Sidney, with Fleta and Irma, was now making her way toward the prow and girls were coming to the dock in numbers. “Nobody is going to take Shirley Harcourt for me today,” Sidney thought, as she saw the hat and coat and glanced with some satisfaction at her own soft sport coat, new and trim. A gay, close little red hat confined her golden locks. A scarf of the newest design fluttered its ends in the wind.

Shirley, as she caught a glimpse of the red hat and the white coat, sighed and thought much the same thing that Sidney had thought, though with a difference. She could hear Stella Marbury’s voice exclaiming not far away. “Sid! That must be a new coat; I’ve never seen it before. It is certainly nifty.”

“I’m glad that you like it,” said Sidney, drawing it a little more closely around her and putting her hands in its pockets. “Yes, it’s new. I got it for just such occasions as this. Thank fortune, we don’t have to wear those uniforms off the school grounds!”

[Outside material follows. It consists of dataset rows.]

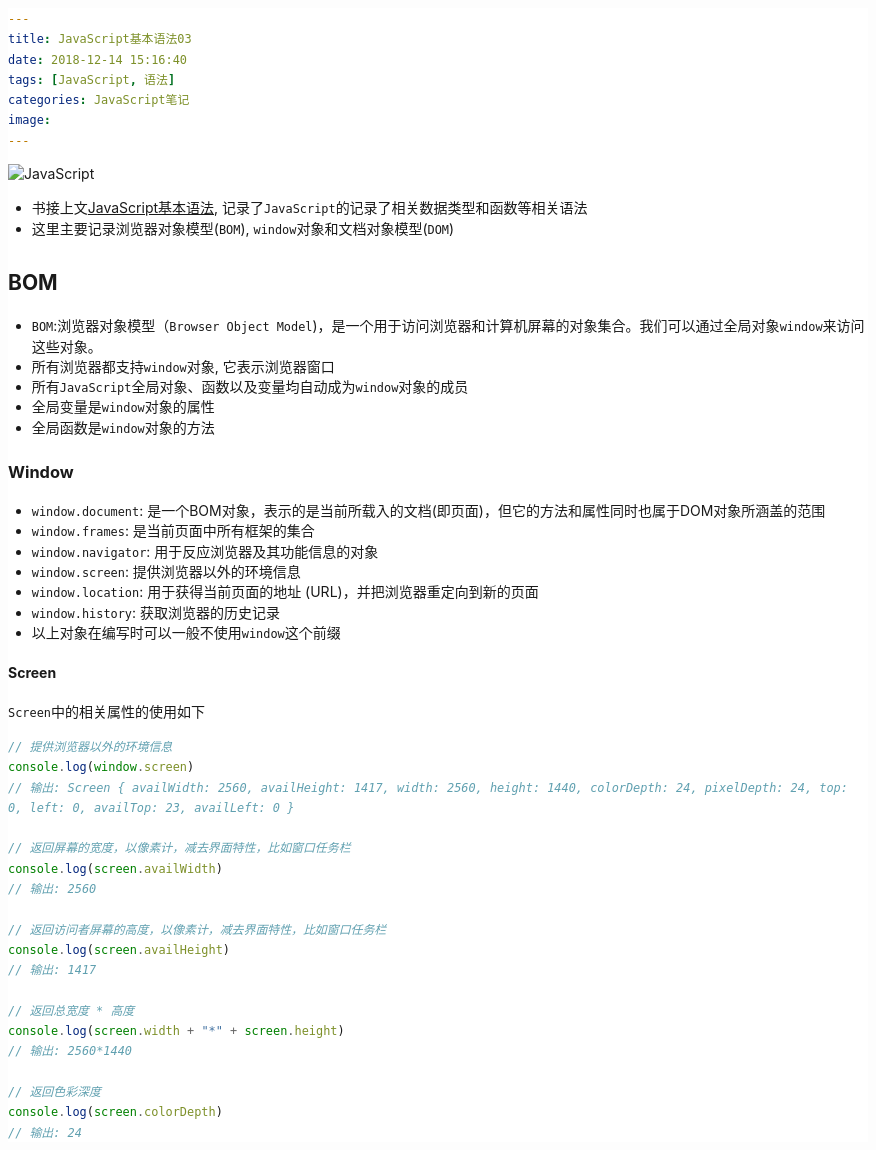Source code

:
 ```yaml
---
title: JavaScript基本语法03
date: 2018-12-14 15:16:40
tags: [JavaScript, 语法]
categories: JavaScript笔记
image:
---
```


![JavaScript](https://titanjun.oss-cn-hangzhou.aliyuncs.com/javascript/javascropt.jpeg)





- 书接上文[JavaScript基本语法](https://www.titanjun.top/categories/JavaScript%E7%AC%94%E8%AE%B0/), 记录了`JavaScript`的记录了相关数据类型和函数等相关语法
- 这里主要记录浏览器对象模型(`BOM`), `window`对象和文档对象模型(`DOM`)




## BOM

- `BOM`:浏览器对象模型（`Browser Object Model`)，是一个用于访问浏览器和计算机屏幕的对象集合。我们可以通过全局对象`window`来访问这些对象。
- 所有浏览器都支持`window`对象, 它表示浏览器窗口
- 所有`JavaScript`全局对象、函数以及变量均自动成为`window`对象的成员
- 全局变量是`window`对象的属性
- 全局函数是`window`对象的方法


### Window

- `window.document`: 是一个BOM对象，表示的是当前所载入的文档(即页面)，但它的方法和属性同时也属于DOM对象所涵盖的范围
- `window.frames`: 是当前页面中所有框架的集合
- `window.navigator`: 用于反应浏览器及其功能信息的对象
- `window.screen`: 提供浏览器以外的环境信息
- `window.location`: 用于获得当前页面的地址 (URL)，并把浏览器重定向到新的页面
- `window.history`: 获取浏览器的历史记录
- 以上对象在编写时可以一般不使用`window`这个前缀


#### Screen

`Screen`中的相关属性的使用如下

```js
// 提供浏览器以外的环境信息
console.log(window.screen)
// 输出: Screen { availWidth: 2560, availHeight: 1417, width: 2560, height: 1440, colorDepth: 24, pixelDepth: 24, top: 0, left: 0, availTop: 23, availLeft: 0 }

// 返回屏幕的宽度，以像素计，减去界面特性，比如窗口任务栏
console.log(screen.availWidth)
// 输出: 2560

// 返回访问者屏幕的高度，以像素计，减去界面特性，比如窗口任务栏
console.log(screen.availHeight)
// 输出: 1417

// 返回总宽度 * 高度
console.log(screen.width + "*" + screen.height)
// 输出: 2560*1440

// 返回色彩深度
console.log(screen.colorDepth)
// 输出: 24

```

“Why I thought that you liked the uniform idea. I’m sure I heard you say once that it was so democratic and sensible.”

“Probably I did,—last year. It is different now.”

“And I know why,” replied Stella. Then Stella dropped her voice and said something else. Hope spoke to Shirley then, asking her about her summer’s trip, which Madge had mentioned. As Hope had been through the western parks, both girls expressed their enthusiasm over the scenery, the tramps and the horseback rides, and Shirley was glad not to hear any more of Stella’s conversation. Dulcie she liked very much. “Dulce” had a quaint touch of humor all her own at times. It was not long before Shirley forgot her coat and hat that were not all she could wish. She was her own interested and interesting self, friendly, but not too talkative, and giving the other girls a chance to lead the conversation and to be as friendly as they evidently wanted to be. She suspected Hope of some intention in the matter, but what difference did it make why they were with her. She would enjoy the fun.

Cad Scott had brought her guitar, and two of the girls, Betty Terhune and Olive Mason, had their “ukes.” Tall Olive clasped her ukelele and beat away upon its strings with the greatest enjoyment, in the latest popular songs or the old ones that everybody knew. Shirley heard the school songs for the first time. They were clever and pretty, she thought, and different from the university songs. She was glad that she had come. It was nice girl stuff! There sailed a white schooner with full sails under the strong wind. Gulls and other water birds flew sometimes near them.

Her mind a blank, as she would have said, except for present impressions, Shirley leaned back to watch the water, the boat and girls, and to listen, humming such tunes as she knew and singing such new words as might be repeated in choruses. “You have a good voice, Shirley,” said Hope.

“Thank you,” Shirley returned. “I want to take lessons some day. My mother sings, though her voice is of a different quality.”